HSW – Against induction

by Neil Rickert

In this post, I shall argue against induction.  Specifically, I shall argue against what I referred to as “philosophic induction” in a recent post.  My earlier post — “All emeralds are green” — was intended to illustrate the view that I shall be presenting here.  I suggest you read that now, if you have not already done so.  Throughout this post, I shall assume familiarity with that story.

That emeralds are green has sometimes been used to illustrate the idea of induction.  Presumably, the argument would be:

  • All the many emeralds that I have seen were green;
  • Therefore all emeralds are green.

Interestingly, emeralds were also used by Nelson Goodman in his skeptical “grue” argument.

According to the story told in my previous post, greenness is part of what characterizes emeralds, part of how a mineral is recognized as an emerald.  While the story is made up, I believe that part of it to be true, namely that greenness is part of what characterizes emeralds.  And if that assessment is correct, then “all emeralds are green” is a necessary truth, an analytic assertion, a statement that is true by virtue of the meanings of its terms.

If “all emeralds are green” is analytic, then philosophic induction has nothing do with why we take that statement to be true.  Similarly, I believe some (but not all) of our scientific laws are analytic.  That I believe Newton’s laws of motion to be analytic was intended to be implicit in my earlier post about those laws.

Social construction

When it is suggested that scientific laws are analytic, some folk claim that this is evidence for social constructionism.  And social constructionism is itself seen as controversial.  So let’s examine what might have been socially constructed in the village of D’La Mere.

It seems to me that what is socially constructed, is the use of emeralds as jewelry, rather than just using them as a component of paving gravel.  I am inclined to think that it should not be at all controversial to recognize that use of emeralds as socially constructed.

On analyticity

Whether or not there are analytic statements is apparently somewhat controversial, particularly since Quine argued against the idea in his “Two Dogmas of Empiricism.”  I take it that Quine was mainly concerned with the use of analyticity in the philosophy of language.
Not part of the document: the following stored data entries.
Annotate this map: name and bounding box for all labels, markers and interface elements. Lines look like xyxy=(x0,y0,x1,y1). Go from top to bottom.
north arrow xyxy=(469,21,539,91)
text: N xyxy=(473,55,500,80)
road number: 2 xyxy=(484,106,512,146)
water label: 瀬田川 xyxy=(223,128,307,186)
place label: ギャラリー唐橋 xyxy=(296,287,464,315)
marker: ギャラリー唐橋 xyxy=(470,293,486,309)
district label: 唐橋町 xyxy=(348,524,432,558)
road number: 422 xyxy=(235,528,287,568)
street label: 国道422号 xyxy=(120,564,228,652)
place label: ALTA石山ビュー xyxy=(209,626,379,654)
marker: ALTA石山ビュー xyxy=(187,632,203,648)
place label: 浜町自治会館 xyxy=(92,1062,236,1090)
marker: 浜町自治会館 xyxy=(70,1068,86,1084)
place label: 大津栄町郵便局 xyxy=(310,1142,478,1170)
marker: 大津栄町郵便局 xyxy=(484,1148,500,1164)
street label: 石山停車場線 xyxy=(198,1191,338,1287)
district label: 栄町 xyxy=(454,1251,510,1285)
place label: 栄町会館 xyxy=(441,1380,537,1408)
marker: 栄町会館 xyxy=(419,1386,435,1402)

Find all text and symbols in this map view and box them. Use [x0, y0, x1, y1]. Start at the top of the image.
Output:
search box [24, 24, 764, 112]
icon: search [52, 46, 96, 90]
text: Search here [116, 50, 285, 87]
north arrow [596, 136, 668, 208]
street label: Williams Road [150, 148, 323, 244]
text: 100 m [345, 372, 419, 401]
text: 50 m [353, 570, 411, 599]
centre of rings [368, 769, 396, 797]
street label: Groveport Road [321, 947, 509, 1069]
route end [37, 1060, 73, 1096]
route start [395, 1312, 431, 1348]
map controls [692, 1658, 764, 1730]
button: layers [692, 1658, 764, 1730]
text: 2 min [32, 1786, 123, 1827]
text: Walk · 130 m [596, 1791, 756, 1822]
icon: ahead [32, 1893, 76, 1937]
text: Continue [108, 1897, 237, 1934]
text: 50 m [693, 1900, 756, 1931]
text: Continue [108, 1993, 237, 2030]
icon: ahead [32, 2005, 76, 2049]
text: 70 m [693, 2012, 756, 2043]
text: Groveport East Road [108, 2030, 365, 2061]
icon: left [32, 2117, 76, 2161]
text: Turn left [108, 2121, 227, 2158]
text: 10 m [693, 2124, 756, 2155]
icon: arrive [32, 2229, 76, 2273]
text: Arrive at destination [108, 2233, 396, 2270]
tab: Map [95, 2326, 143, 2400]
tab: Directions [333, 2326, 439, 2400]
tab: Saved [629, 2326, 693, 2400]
For the workers in the village of D’La Mere, greenness was something that characterized emeralds.  However, for somebody whose acquainance with emeralds comes via seeing them in the jewelry store, perhaps it is a tag saying “emerald” that characterizes them.  So “all emeralds are green” might be analytic for the workers, but not for those who learn about emeralds at the jewelry store.  That analyticity of a statement is complex, and might depend on how a person learned parts of that language, is part of what I take Quine to have been arguing.  If so, then I will have to agree with Quine on that point.

That “all emeralds are green” appears to be analytic to the workers, and that some scientific laws appear to be analytic to scientists, is what I see as important.  And I don’t see Quine’s argument as challenging that.

Another criticism made of analytic statements, is that they have no descriptive content.  I don’t see that as a problem either.  The greenness of emeralds was important to the workers, not as a description of the world, but as an account of the methodology that they should follow in finding emeralds.  If knowledge of methodology counts as part of our knowledge, then analyticity of “all emeralds are green” does not rule it out as a component of knowledge.

Inductionist thinking

Why do people think we are using induction?  This is a bit of a puzzle for me.  When I question that induction is used, many people disagree with  me.  Yet they have been unable to make a persuasive case the induction is used.

As best I can tell, and as applied to emeralds, the thinking is something like:

  1. Emeralds are part of our ontology, and as such, are metaphysical.  That is to say, they exist independently of humans.
  2. We perceive emeralds, and perceive that they are green.
  3. Somehow, our knowledge that all emeralds are green must result from the above.

I agree with the first step there, though I suspect that is the step that leads to wrong conclusions.  I’ll say more about my view of ontology and metaphysics in a future post.

The second step of the above seems to assume that perception is magical.  That is, it seems to assume that we can perceive things as emeralds, without their greenness playing any role in how that perception works.  If that is how people are really thinking, then that seems to be the mistake.